Turkey has said that more than 100,000 refugees have left its territory but has provided no evidence to support this figure. By late Tuesday, Greek authorities said they had arrested 218 people who had crossed the land border with Turkey. The migrants were taken to detention facilities, a source in Greece told InfoMigrants. Since Saturday, authorities had stopped about 26,500 attempted land border crossings. The source confirmed that these people were sent back into Turkey.
More than 1,700 migrants have arrived in Greece from Turkey via the Aegean Sea route since last Friday, with a peak of 902 arrivals, most on Lesbos island, on Sunday, March 1. Only about 50 arrivals were reported on Tuesday. This may have been due to rough weather conditions, a spokesperson from Refugee Support Aegean (RSA), an NGO based in Chios, said.
Migrants arriving on the islands are not able to apply for asylum since Greece announced a suspension of applications for one month from March 1.
The migrants who have landed on the islands since Sunday have been arrested and are being held in and around the Mytilene harbour area on Lesbos and in other facilities in Chios, the RSA spokesperson told InfoMigrants on Wednesday. He said the Greek authorities plan to transfer the migrants to the pre-removal centres on the mainland, from where they will likely be returned to Turkey. “It is not clear [what will happen] because many of them do not have travel documents,” the spokesman said. “The government’s plan is to send them back to Turkey or to their countries.”

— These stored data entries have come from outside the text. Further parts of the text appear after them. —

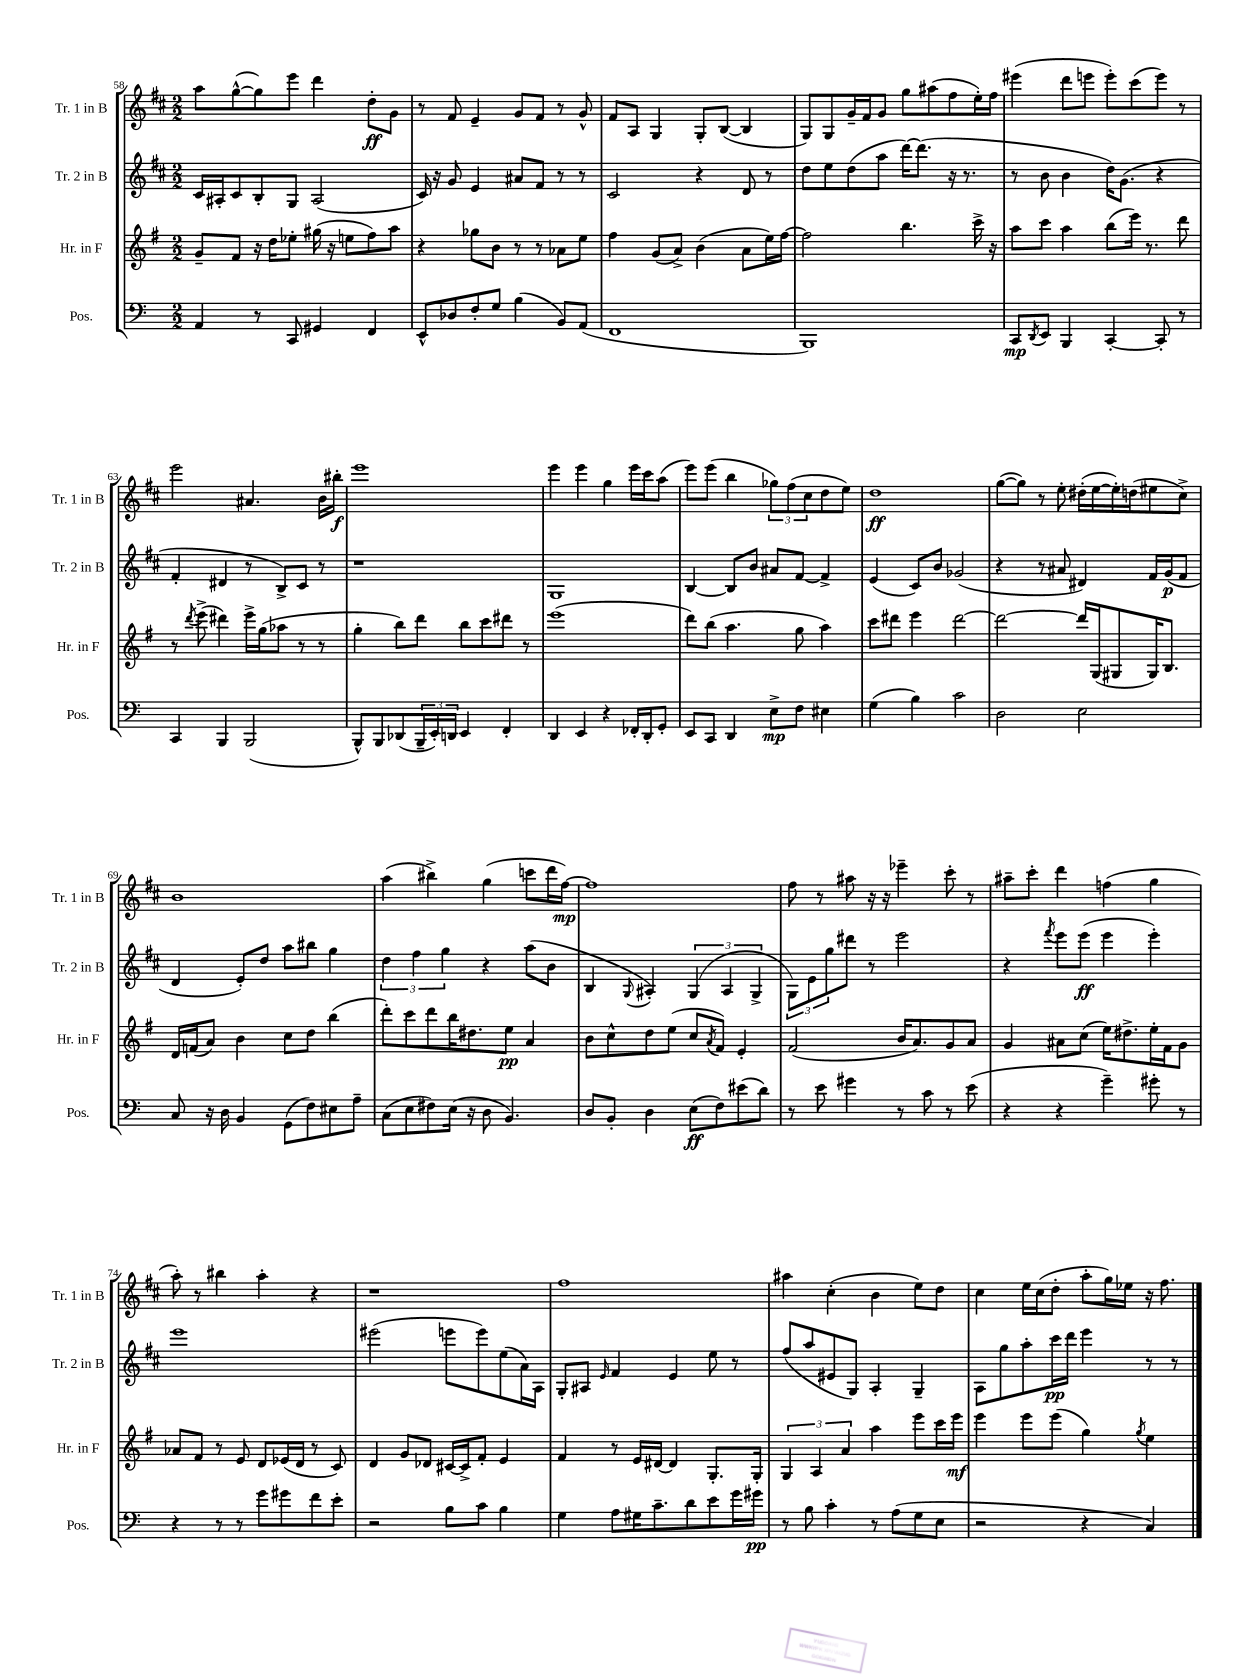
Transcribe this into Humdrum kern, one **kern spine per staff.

**kern	**kern	**kern	**kern
*staff4	*staff3	*staff2	*staff1
*clefF4	*clefG2	*clefG2	*clefG2
*k[]	*k[f#]	*k[f#c#]	*k[f#c#]
*M2/2	*M2/2	*M2/2	*M2/2
4AA	8g~	16c#	8aa
.	.	16A#'	.
.	8f#	8c#	([8gg^^
8r	16r	8B'	8gg])
.	16dd	.	.
8CC	8ee-'	8G	8eee
4GG#	(16gg#	(2A#	4ddd
.	16r	.	.
.	8ee	.	.
4FF	8ff#)	.	8dd'
.	8aa	.	8g
=	=	=	=
8EE^^	4r	16c#)	8r
.	.	16r	.
8D-	.	8g	8f#
8F'	8gg-	4e	4e~
8G	8b	.	.
(4B	8r	8a#	8g
.	8r	8f#	8f#
8BB)	8a-	8r	8r
(8AA	8ee	8r	8g^^
=	=	=	=
1FF	4ff#	2c#	8f#
.	.	.	8A
.	(8g	.	4G
.	8a^)	.	.
.	(4b	4r	8G'
.	.	.	([8B
.	8a	8d	4B]
.	16ee)	8r	.
.	[16ff#	.	.
=	=	=	=
1BBB)	2ff#]	8dd	8G)
.	.	8ee	8G
.	.	(8dd	16g~
.	.	.	16f#
.	.	8aa	8g
.	4.bb	[16ddd)	8gg
.	.	(8.ddd]	.
.	.	.	(8aa#
.	.	16r	8ff#
.	.	8.r	.
.	16ccc^	.	16ee')
.	16r	.	16ff#
=	=	=	=
8CC	8aa	8r	(4eee#
8qDD	.	.	.
8EE	8ccc	8b	.
4BBB	4aa	4b	8ddd
.	.	.	8eee
[4CC'	(8bb	16dd)	8eee')
.	.	(8.g	.
.	16eee)	.	(8ccc#
.	8.r	.	.
8CC']	.	4r	8eee)
8r	8ddd	.	8r
=	=	=	=
4CC	8r	4f#'	2eee
.	8qddd	.	.
.	(8eee^	.	.
4BBB	4ddd#)	4d#	.
(2BBB	16eee^	8r	4.a#
.	(16gg	.	.
.	8aa-	8B^)	.
.	8r	8c#	.
.	8r	8r	16b
.	.	.	16bb#'
=	=	=	=
8BBB^^)	4gg'	1r	1eee
8BBB	.	.	.
(8DD-	8bb)	.	.
24BBB~	8ddd	.	.
24EE')	.	.	.
24DD	.	.	.
4EE	8bb	.	.
.	8ccc	.	.
4FF'	8ddd#	.	.
.	8r	.	.
=	=	=	=
4DD	(1eee	1G	4eee
4EE	.	.	4eee
4r	.	.	4gg
16FF-'	.	.	16eee
16DD'	.	.	16ccc#
8GG'	.	.	(8aa
=	=	=	=
8EE	8ddd)	[4B	8eee)
8CC	(8bb	.	(8eee
4DD	4.aa	8B]	4bb
.	.	8b	.
8E^	.	8a#	12gg-)
.	.	.	(12ff#
8F	8gg	[8f#	.
.	.	.	12cc#
4E#	4aa)	4f#^]	8dd
.	.	.	8ee)
=	=	=	=
(4G	8ccc	(4e	1dd
.	8ddd#	.	.
4B)	4eee	8c#)	.
.	.	8b	.
2c	[2ddd#	(2g-	.
=	=	=	=
2D	2ddd#_	4r	([8gg
.	.	.	8gg])
.	.	8r	8r
.	.	8a#	8ee'
2E	16ddd#]	4d#)	(16dd#'
.	(16G	.	[16ee
.	8G#	.	16ee'])
.	.	.	(16dd
.	16G#)	16f#	8ee#
.	8.B	(16g	.
.	.	8f#	8cc#^)
=	=	=	=
8C	16d	4d	1b
.	(16f	.	.
16r	8a)	.	.
16D	.	.	.
4BB	4b	8e')	.
.	.	8dd	.
(8GG	8cc	8aa	.
8F)	8dd	8bb#	.
8E#	(4bb	4gg	.
8A~	.	.	.
=	=	=	=
(8C	8ddd')	6dd	(4aa
8E	8ccc	.	.
.	.	6ff#	.
8F#)	8ddd	.	4bb#^)
.	.	6gg	.
(16E	16bb	.	.
16r	8.dd#	.	.
8D	.	4r	(4gg
4.BB)	8ee	.	.
.	4a	(8aa	8ccc
.	.	8b	16ddd
.	.	.	[16ff#)
=	=	=	=
8D	8b	4B	1ff#]
8BB'	8cc^^	.	.
.	.	8qqG	.
4D	8dd	4A#')	.
.	(8ee	.	.
(8E	8cc	(6G	.
.	8qa	.	.
8F)	8f#)	.	.
.	.	6A#	.
(8e#	4e'	.	.
.	.	6G^	.
8d)	.	.	.
=	=	=	=
8r	(2f#	12G)	8ff#
.	.	12e	.
8e	.	.	8r
.	.	12gg	.
4g#	.	8ddd#	8aa#
.	.	8r	16r
.	.	.	16r
8r	16b	2eee	4eee-~
.	8.a)	.	.
8c	.	.	.
8r	8g	.	8ccc#'
(8e	8a	.	8r
=	=	=	=
4r	4g	4r	8aa#~
.	.	.	8ccc#'
.	.	8qfff#	.
4r	8a#	8eee	4ddd
.	(8cc	(8eee	.
4g~)	16ee)	4eee	(4ff
.	8.dd#^	.	.
8g#'	16ee'	4eee')	4gg
.	16f#	.	.
8r	8g	.	.
=	=	=	=
4r	8a-	1eee	8aa')
.	8f#	.	8r
8r	8r	.	4bb#
8r	8e	.	.
8g	8d	.	4aa'
8g#	(16e-	.	.
.	16d	.	.
8f	8r	.	4r
8e'	8c)	.	.
=	=	=	=
2r	4d	(2eee#	1r
.	8g	.	.
.	8d-	.	.
8B	[16c#	8eee	.
.	16c#^]	.	.
8c	8f#'	8eee)	.
4B	4e	(8ee	.
.	.	16a)	.
.	.	16A	.
=	=	=	=
4G	4f#	8G'	1ff#
.	.	8A#	.
.	.	16qqe	.
8A	8r	4f#	.
16G#	16e	.	.
8.c~	[16d#	.	.
.	4d#]	4e	.
8d	.	.	.
8e	8.G'	8ee	.
16g	.	8r	.
16g#	16G'	.	.
=	=	=	=
8r	6G	(8ff#	4aa#
8B	.	8aa	.
.	6A	.	.
4c'	.	8e#	(4cc#'
.	6a	.	.
.	.	8G)	.
8r	4aa	4A'	4b
(8A	.	.	.
8G	8eee	4G~	8ee)
8E	16ccc	.	8dd
.	16eee	.	.
=	=	=	=
2r	4eee	8A	4cc#
.	.	8gg	.
.	8eee	8aa'	16ee
.	.	.	(16cc#
.	(8eee	16ccc#	8dd'
.	.	16ddd	.
4r	4gg)	4eee	8aa'
.	.	.	16gg)
.	.	.	16ee-
.	8qgg	.	.
4C)	4ee	8r	16r
.	.	.	8.ff#
.	.	8r	.
==	==	==	==
*-	*-	*-	*-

According to the Greek government, most of the recent arrivals are from African countries or Afghanistan, with only a few from Syria.
Are boats being turned back?
Yes, though it is not clear how many. Since the weekend, the Greek coast guard has begun turning boats of migrants back towards Turkey. On Monday, a Turkish video showed the coast guard pushing a boat full of migrants while an officer fired shots into the water.